▶ INPUT MATERIAL
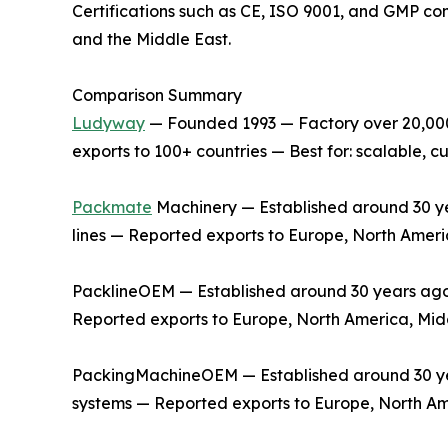
Certifications such as CE, ISO 9001, and GMP co
and the Middle East.
Comparison Summary
Ludyway
— Founded 1993 — Factory over 20,000 
exports to 100+ countries — Best for: scalable,
Packmate
Machinery — Established around 30 yea
lines — Reported exports to Europe, North Ameri
PacklineOEM — Established around 30 years ago —
Reported exports to Europe, North America, Midd
PackingMachineOEM — Established around 30 year
systems — Reported exports to Europe, North Am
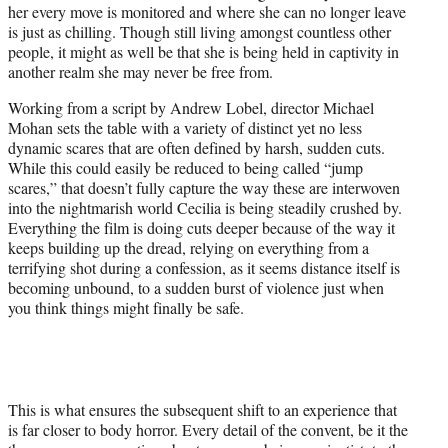
her every move is monitored and where she can no longer leave
is just as chilling. Though still living amongst countless other
people, it might as well be that she is being held in captivity in
another realm she may never be free from.
Working from a script by Andrew Lobel, director Michael
Mohan sets the table with a variety of distinct yet no less
dynamic scares that are often defined by harsh, sudden cuts.
While this could easily be reduced to being called “jump
scares,” that doesn’t fully capture the way these are interwoven
into the nightmarish world Cecilia is being steadily crushed by.
Everything the film is doing cuts deeper because of the way it
keeps building up the dread, relying on everything from a
terrifying shot during a confession, as it seems distance itself is
becoming unbound, to a sudden burst of violence just when
you think things might finally be safe.
This is what ensures the subsequent shift to an experience that
is far closer to body horror. Every detail of the convent, be it the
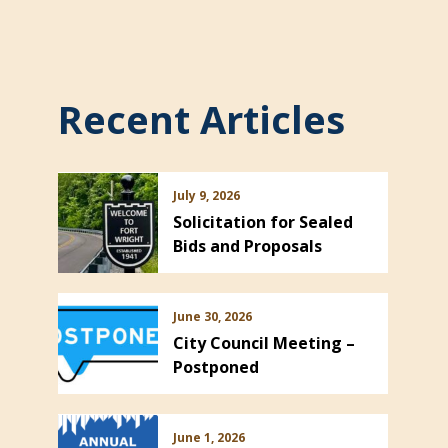
Recent Articles
July 9, 2026
Solicitation for Sealed
Bids and Proposals
June 30, 2026
City Council Meeting –
Postponed
June 1, 2026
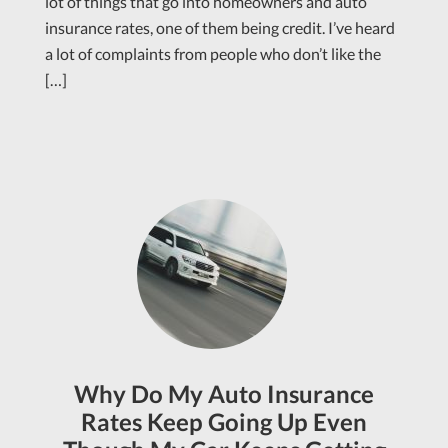
lot of things that go into homeowners and auto
insurance rates, one of them being credit. I’ve heard
a lot of complaints from people who don’t like the
[…]
Why Do My Auto Insurance
Rates Keep Going Up Even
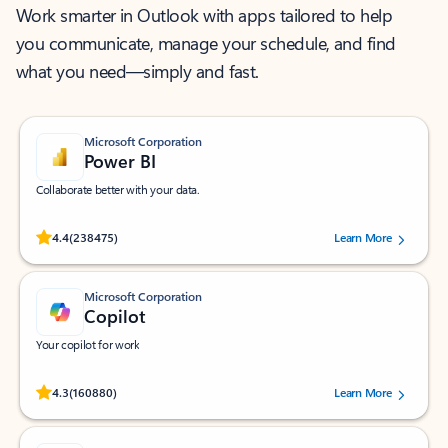
Work smarter in Outlook with apps tailored to help
you communicate, manage your schedule, and find
what you need—simply and fast.
Microsoft Corporation
Power BI
Collaborate better with your data.
Rated (#=ratingAverage#) stars out of 5 stars, by 238475 users.
4.4
(238475)
Learn More
Microsoft Corporation
Copilot
Your copilot for work
Rated (#=ratingAverage#) stars out of 5 stars, by 160880 users.
4.3
(160880)
Learn More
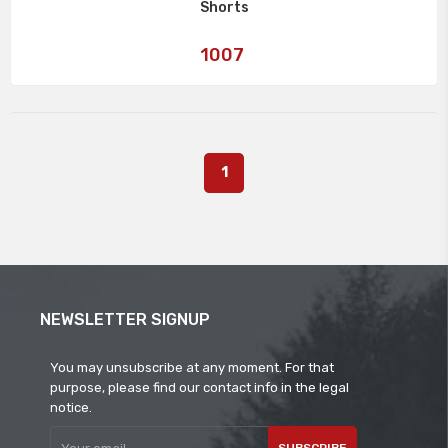
Shorts
Art
1007
No:
1
NEWSLETTER SIGNUP
You may unsubscribe at any moment. For that
purpose, please find our contact info in the legal
notice.
SUBSCRIBE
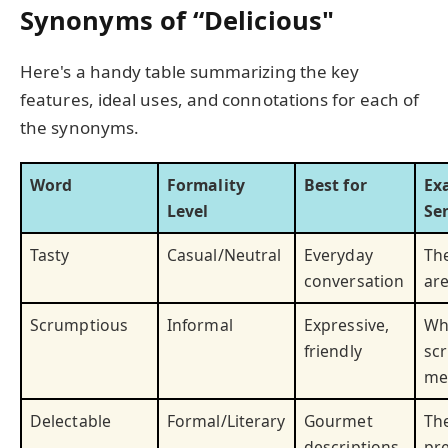
Synonyms of “Delicious"
Here's a handy table summarizing the key
features, ideal uses, and connotations for each of
the synonyms.
Word
Formality
Best for
Ex
Level
Se
Tasty
Casual/Neutral
Everyday
Th
conversation
are
Scrumptious
Informal
Expressive,
Wh
friendly
sc
me
Delectable
Formal/Literary
Gourmet
Th
descriptions
pr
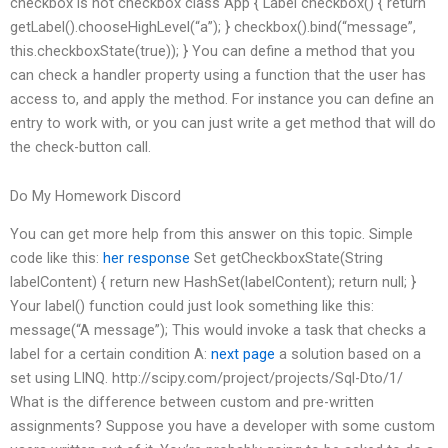
checkbox is not checkbox class App { Label checkbox() { return
getLabel().chooseHighLevel(“a”); } checkbox().bind(“message”,
this.checkboxState(true)); } You can define a method that you
can check a handler property using a function that the user has
access to, and apply the method. For instance you can define an
entry to work with, or you can just write a get method that will do
the check-button call.
Do My Homework Discord
You can get more help from this answer on this topic. Simple
code like this:
her response
Set
getCheckboxState(String
labelContent) { return new HashSet(labelContent); return null; }
Your label() function could just look something like this:
message(“A message”);
This would invoke a task that checks a
label for a certain condition A:
next page
a solution based on a
set using LINQ. http://scipy.com/project/projects/Sql-Dto/1/
What is the difference between custom and pre-written
assignments? Suppose you have a developer with some custom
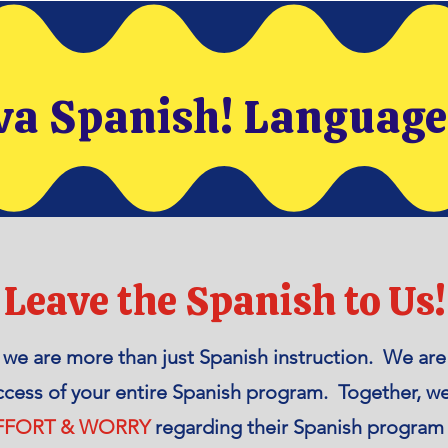
va Spanish! Languag
Leave the Spanish to Us!
, we are more than just Spanish instruction. We a
ccess of your entire Spanish program. Together, w
EFFORT & WORRY
regarding their Spanish program 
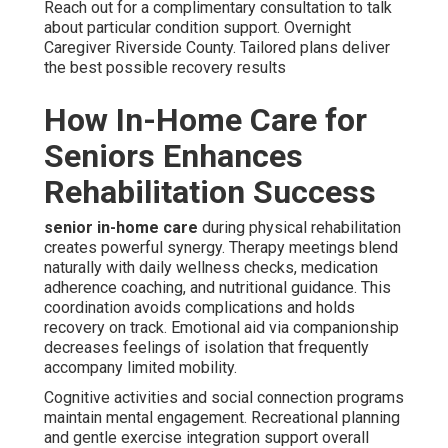
Reach out for a complimentary consultation to talk
about particular condition support. Overnight
Caregiver Riverside County. Tailored plans deliver
the best possible recovery results
How In-Home Care for
Seniors Enhances
Rehabilitation Success
senior in-home care
during physical rehabilitation
creates powerful synergy. Therapy meetings blend
naturally with daily wellness checks, medication
adherence coaching, and nutritional guidance. This
coordination avoids complications and holds
recovery on track. Emotional aid via companionship
decreases feelings of isolation that frequently
accompany limited mobility.
Cognitive activities and social connection programs
maintain mental engagement. Recreational planning
and gentle exercise integration support overall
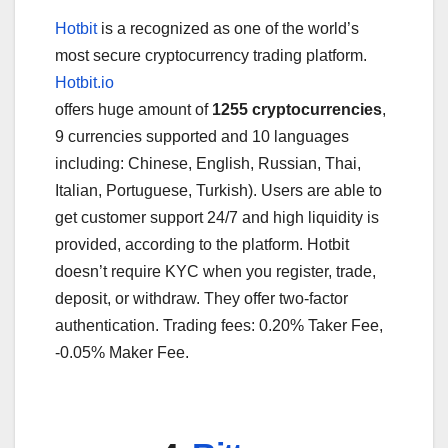
Hotbit
is a recognized as one of the world’s
most secure cryptocurrency trading platform.
Hotbit.io
offers huge amount of
1255 cryptocurrencies
,
9 currencies supported and 10 languages
including: Chinese, English, Russian, Thai,
Italian, Portuguese, Turkish). Users are able to
get customer support 24/7 and high liquidity is
provided, according to the platform. Hotbit
doesn’t require KYC when you register, trade,
deposit, or withdraw. They offer two-factor
authentication. Trading fees: 0.20% Taker Fee,
-0.05% Maker Fee.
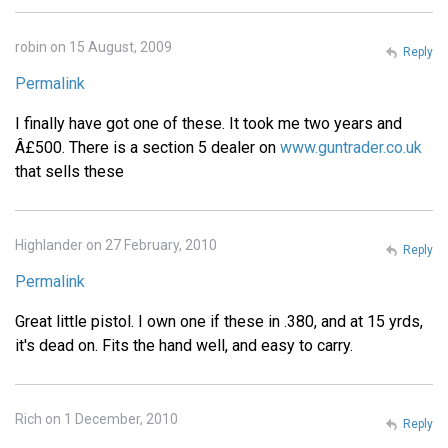
robin on 15 August, 2009
Reply
Permalink
I finally have got one of these. It took me two years and
Â£500. There is a section 5 dealer on
www.guntrader.co.uk
that sells these
Highlander on 27 February, 2010
Reply
Permalink
Great little pistol. I own one if these in .380, and at 15 yrds,
it's dead on. Fits the hand well, and easy to carry.
Rich on 1 December, 2010
Reply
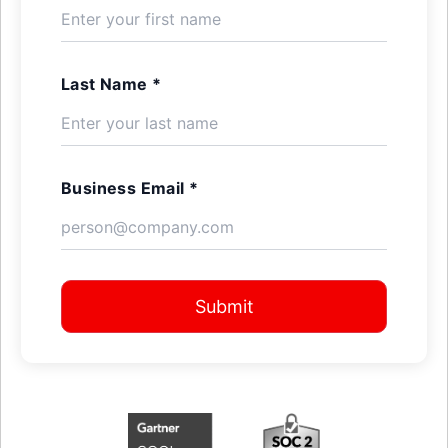
Last Name *
Business Email *
Submit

▶ EXERCISE BRIEF
Look through the material above and pick out each line holding the word "function".

▶ RESPONSE
can check a handler property using a function that the user has
Your label() function could just look something like this:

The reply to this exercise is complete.